Let $S$ be the portion of the sphere $x^2+y^2+z^2=9$, where $1\leq x^2+y^2\leq4$ and $z\geq0$. Calculate the surface area of $S$
Ok i'm really confused with this one. I know i have to apply the surface area formula but and possibly spherical coordinates but i can't seem how to get the integral out.

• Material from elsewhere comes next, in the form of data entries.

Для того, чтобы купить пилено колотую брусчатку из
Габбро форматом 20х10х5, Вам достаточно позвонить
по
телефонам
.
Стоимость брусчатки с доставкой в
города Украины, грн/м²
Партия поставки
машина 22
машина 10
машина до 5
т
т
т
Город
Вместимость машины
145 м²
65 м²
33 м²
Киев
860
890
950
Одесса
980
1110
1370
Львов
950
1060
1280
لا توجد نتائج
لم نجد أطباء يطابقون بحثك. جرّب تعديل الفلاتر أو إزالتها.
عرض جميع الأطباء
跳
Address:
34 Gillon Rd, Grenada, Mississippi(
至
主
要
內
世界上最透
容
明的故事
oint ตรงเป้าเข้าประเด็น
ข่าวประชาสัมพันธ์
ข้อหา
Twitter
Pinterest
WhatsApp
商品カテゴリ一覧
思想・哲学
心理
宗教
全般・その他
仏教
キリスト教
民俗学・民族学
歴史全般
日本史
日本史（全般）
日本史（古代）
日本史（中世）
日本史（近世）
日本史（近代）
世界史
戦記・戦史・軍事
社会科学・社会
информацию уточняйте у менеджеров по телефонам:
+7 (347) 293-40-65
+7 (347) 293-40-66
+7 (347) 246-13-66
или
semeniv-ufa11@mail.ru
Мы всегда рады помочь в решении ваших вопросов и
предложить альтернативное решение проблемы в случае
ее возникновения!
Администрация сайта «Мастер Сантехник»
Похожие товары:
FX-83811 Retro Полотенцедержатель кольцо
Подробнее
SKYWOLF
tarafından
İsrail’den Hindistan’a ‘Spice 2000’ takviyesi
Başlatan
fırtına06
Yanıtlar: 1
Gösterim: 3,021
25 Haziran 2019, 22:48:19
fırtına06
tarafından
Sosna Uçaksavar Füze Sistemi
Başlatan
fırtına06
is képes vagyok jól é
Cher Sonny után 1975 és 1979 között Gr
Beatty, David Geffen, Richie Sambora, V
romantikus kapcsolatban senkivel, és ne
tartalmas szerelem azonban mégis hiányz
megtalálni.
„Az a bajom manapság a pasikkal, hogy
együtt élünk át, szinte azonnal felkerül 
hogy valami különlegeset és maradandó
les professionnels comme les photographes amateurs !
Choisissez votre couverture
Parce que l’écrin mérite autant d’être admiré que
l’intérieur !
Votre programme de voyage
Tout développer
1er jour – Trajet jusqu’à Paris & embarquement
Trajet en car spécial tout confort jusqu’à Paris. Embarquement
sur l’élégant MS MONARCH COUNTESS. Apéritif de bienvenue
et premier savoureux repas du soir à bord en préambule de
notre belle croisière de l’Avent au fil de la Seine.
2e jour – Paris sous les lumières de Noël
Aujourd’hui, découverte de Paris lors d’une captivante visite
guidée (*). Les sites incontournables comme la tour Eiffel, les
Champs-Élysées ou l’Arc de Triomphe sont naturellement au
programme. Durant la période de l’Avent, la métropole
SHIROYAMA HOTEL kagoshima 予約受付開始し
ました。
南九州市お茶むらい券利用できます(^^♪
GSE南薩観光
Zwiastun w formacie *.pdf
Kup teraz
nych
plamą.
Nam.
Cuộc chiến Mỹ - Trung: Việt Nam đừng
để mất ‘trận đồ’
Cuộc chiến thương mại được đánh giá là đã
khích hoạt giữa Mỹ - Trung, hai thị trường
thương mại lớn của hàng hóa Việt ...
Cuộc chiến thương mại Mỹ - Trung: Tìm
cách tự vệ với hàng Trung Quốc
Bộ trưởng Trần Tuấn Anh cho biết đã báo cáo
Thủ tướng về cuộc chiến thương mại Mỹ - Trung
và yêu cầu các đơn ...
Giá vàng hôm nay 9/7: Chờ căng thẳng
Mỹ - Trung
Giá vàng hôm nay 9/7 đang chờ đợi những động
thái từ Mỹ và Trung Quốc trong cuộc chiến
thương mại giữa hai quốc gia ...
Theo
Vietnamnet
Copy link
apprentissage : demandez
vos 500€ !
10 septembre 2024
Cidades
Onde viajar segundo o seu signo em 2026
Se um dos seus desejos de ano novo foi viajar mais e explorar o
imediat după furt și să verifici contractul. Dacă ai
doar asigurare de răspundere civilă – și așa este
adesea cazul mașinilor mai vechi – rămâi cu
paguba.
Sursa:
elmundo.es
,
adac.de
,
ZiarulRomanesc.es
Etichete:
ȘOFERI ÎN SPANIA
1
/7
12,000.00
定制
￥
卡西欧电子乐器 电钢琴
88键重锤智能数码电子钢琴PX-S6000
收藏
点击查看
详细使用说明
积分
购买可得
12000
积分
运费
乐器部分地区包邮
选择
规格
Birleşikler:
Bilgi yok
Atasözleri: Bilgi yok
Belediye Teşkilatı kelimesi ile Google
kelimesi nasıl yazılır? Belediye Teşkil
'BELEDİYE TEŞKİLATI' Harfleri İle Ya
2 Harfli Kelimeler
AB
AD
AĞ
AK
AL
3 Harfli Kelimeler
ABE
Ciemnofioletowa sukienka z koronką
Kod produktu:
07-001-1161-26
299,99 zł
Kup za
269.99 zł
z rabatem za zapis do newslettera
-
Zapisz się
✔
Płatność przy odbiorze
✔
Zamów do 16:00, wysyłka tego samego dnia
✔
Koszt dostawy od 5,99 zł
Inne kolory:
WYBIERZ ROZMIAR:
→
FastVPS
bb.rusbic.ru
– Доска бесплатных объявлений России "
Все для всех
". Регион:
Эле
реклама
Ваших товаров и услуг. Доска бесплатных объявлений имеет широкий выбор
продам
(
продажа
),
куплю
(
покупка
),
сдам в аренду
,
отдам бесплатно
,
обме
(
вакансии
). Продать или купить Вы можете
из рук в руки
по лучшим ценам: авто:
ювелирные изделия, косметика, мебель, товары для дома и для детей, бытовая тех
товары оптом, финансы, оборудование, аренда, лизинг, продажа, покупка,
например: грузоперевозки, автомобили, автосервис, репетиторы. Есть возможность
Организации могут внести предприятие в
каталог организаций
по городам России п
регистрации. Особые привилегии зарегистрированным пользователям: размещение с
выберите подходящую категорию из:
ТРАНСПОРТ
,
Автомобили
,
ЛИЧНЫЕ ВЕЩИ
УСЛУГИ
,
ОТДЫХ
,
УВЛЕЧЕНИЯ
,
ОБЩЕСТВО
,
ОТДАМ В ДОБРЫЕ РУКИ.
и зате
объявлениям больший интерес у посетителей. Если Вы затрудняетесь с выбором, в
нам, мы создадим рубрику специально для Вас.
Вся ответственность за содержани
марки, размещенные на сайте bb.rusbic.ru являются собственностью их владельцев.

The shape. I thought of using spherical system but after doing i ended up with a 3 coordinate system. I'm not even sure how to begin with this one.
Best Answer
The surface $S$ in question is a spherical zone. Its area can be found by elementary means: If $R$ is the radius of the sphere and $h$ is the $z$-height of the zone then the area $\omega(S)$ is given by $$\omega(S)=2\pi R h\ .$$ As $R=3$ and $h$ is easily computed as $h=\sqrt{9-1}-\sqrt{9-4}$ we obtain $$\omega(S)=6\pi(\sqrt{8}-\sqrt{5})\ .$$ Now for the integral: Use polar coordinates in the $(x,y)$-plane as parameter variables. Then $S$ is produced by $$S:\quad(r,\phi)\mapsto{\bf x}(r,\phi):=(r\cos\phi, \>r\sin\phi, \>\sqrt{9-r^2})\qquad(0\leq r\leq 2, \ 0\leq\phi\leq 2\pi)\ .$$ Then $${\bf x}_r=\bigl(\cos\phi,\sin\phi,-{r\over\sqrt{9-r^2}}\bigr),\quad{\bf x}_\phi=(-r\sin\phi,r\cos\phi,0)$$ and $${\bf x}_r\times{\bf x}_\phi=\left({r^2\cos\phi\over\sqrt{9-r^2}}, \ {r^2\sin\phi\over\sqrt{9-r^2}}, \ r\right)\ .$$ Therefore the area element becomes $${\rm d}\omega=|{\bf x}_r\times{\bf x}_\phi|\>{\rm d}(r,\phi)={3r\over\sqrt{9-r^2}}\>{\rm d}(r,\phi)\ ,$$ and we obtain $$\omega(S)=\int_0^{2\pi} \int_1^2{3r\over\sqrt{9-r^2}}\>dr\>d\phi=2\pi\ \left(-3\sqrt{9-r^2}\right)\biggr|_1^2=6\pi(\sqrt{8}-\sqrt{5})\ ,$$ as before.